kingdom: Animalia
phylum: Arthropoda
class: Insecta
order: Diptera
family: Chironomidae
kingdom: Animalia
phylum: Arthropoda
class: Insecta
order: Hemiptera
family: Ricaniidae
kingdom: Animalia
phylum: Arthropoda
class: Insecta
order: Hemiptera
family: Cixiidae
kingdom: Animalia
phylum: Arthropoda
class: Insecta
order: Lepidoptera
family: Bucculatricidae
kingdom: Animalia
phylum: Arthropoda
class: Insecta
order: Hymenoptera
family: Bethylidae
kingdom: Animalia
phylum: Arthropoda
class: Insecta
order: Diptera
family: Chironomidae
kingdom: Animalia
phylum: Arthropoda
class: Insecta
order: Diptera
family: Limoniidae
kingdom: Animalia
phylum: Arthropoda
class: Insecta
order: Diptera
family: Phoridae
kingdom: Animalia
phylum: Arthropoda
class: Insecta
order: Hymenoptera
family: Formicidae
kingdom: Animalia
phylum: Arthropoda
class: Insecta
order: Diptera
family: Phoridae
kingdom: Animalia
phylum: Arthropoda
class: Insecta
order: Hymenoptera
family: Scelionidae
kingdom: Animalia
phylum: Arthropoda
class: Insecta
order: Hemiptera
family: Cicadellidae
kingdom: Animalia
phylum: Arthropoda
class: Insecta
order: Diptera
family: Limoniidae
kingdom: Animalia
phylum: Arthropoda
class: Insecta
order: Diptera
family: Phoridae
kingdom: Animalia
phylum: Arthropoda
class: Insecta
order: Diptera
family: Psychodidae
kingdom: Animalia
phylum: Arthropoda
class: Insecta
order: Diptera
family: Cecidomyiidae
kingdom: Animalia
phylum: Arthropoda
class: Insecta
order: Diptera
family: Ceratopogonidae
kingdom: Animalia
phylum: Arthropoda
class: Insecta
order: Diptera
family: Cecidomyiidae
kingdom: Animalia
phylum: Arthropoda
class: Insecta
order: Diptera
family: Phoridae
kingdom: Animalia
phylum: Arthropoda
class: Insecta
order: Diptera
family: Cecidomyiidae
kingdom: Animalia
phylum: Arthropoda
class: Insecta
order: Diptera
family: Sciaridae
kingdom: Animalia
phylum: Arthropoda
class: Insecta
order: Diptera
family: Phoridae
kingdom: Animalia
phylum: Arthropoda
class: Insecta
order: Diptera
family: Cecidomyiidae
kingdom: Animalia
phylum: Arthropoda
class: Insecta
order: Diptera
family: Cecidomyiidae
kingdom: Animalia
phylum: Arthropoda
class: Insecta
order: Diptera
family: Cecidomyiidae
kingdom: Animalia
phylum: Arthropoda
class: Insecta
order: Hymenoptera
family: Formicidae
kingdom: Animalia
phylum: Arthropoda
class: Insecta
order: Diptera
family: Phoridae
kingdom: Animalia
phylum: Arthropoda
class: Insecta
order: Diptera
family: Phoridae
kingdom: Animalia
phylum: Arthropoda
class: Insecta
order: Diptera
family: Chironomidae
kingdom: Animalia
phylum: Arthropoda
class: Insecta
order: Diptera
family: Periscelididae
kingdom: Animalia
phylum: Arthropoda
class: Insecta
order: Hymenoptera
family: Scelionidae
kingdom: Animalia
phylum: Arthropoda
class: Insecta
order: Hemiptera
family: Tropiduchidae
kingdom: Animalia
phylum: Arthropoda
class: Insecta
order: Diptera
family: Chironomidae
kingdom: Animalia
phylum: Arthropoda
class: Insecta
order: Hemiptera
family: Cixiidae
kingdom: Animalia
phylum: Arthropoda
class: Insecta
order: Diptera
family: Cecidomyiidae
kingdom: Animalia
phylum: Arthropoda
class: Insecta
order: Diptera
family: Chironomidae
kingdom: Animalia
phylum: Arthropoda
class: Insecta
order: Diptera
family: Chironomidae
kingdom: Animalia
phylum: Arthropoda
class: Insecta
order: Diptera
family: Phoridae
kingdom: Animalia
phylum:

::::

Problem statement: Copy the items again from the very first line through the line that contains "order: Lepidoptera", substituting "division" for "phylum" everywhere and keeping everything else unchanged.

Solution to this task:
kingdom: Animalia
division: Arthropoda
class: Insecta
order: Diptera
family: Chironomidae
kingdom: Animalia
division: Arthropoda
class: Insecta
order: Hemiptera
family: Ricaniidae
kingdom: Animalia
division: Arthropoda
class: Insecta
order: Hemiptera
family: Cixiidae
kingdom: Animalia
division: Arthropoda
class: Insecta
order: Lepidoptera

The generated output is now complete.